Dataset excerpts
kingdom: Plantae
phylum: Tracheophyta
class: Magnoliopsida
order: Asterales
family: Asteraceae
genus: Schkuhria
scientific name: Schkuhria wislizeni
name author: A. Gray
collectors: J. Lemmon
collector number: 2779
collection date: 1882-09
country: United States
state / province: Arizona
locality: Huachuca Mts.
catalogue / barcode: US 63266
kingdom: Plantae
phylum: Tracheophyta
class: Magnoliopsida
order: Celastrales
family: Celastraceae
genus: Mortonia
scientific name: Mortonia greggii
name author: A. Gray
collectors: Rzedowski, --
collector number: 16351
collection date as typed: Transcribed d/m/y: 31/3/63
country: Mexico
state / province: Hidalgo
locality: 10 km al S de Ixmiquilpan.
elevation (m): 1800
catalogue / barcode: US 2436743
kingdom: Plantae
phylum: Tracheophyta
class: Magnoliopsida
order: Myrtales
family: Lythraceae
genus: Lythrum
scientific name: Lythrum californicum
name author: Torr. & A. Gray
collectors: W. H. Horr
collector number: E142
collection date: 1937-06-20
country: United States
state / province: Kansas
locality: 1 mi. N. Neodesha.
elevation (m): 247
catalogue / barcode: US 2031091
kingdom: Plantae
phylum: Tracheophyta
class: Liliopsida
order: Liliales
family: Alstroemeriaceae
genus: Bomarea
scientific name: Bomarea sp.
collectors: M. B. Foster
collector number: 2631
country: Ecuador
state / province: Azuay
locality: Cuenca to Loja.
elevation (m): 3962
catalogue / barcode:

* **Exercise requirements**: Swap "locality" for "site" throughout these lines, leaving everything else unchanged.

* **Exercise output**:
kingdom: Plantae
phylum: Tracheophyta
class: Magnoliopsida
order: Asterales
family: Asteraceae
genus: Schkuhria
scientific name: Schkuhria wislizeni
name author: A. Gray
collectors: J. Lemmon
collector number: 2779
collection date: 1882-09
country: United States
state / province: Arizona
site: Huachuca Mts.
catalogue / barcode: US 63266
kingdom: Plantae
phylum: Tracheophyta
class: Magnoliopsida
order: Celastrales
family: Celastraceae
genus: Mortonia
scientific name: Mortonia greggii
name author: A. Gray
collectors: Rzedowski, --
collector number: 16351
collection date as typed: Transcribed d/m/y: 31/3/63
country: Mexico
state / province: Hidalgo
site: 10 km al S de Ixmiquilpan.
elevation (m): 1800
catalogue / barcode: US 2436743
kingdom: Plantae
phylum: Tracheophyta
class: Magnoliopsida
order: Myrtales
family: Lythraceae
genus: Lythrum
scientific name: Lythrum californicum
name author: Torr. & A. Gray
collectors: W. H. Horr
collector number: E142
collection date: 1937-06-20
country: United States
state / province: Kansas
site: 1 mi. N. Neodesha.
elevation (m): 247
catalogue / barcode: US 2031091
kingdom: Plantae
phylum: Tracheophyta
class: Liliopsida
order: Liliales
family: Alstroemeriaceae
genus: Bomarea
scientific name: Bomarea sp.
collectors: M. B. Foster
collector number: 2631
country: Ecuador
state / province: Azuay
site: Cuenca to Loja.
elevation (m): 3962
catalogue / barcode:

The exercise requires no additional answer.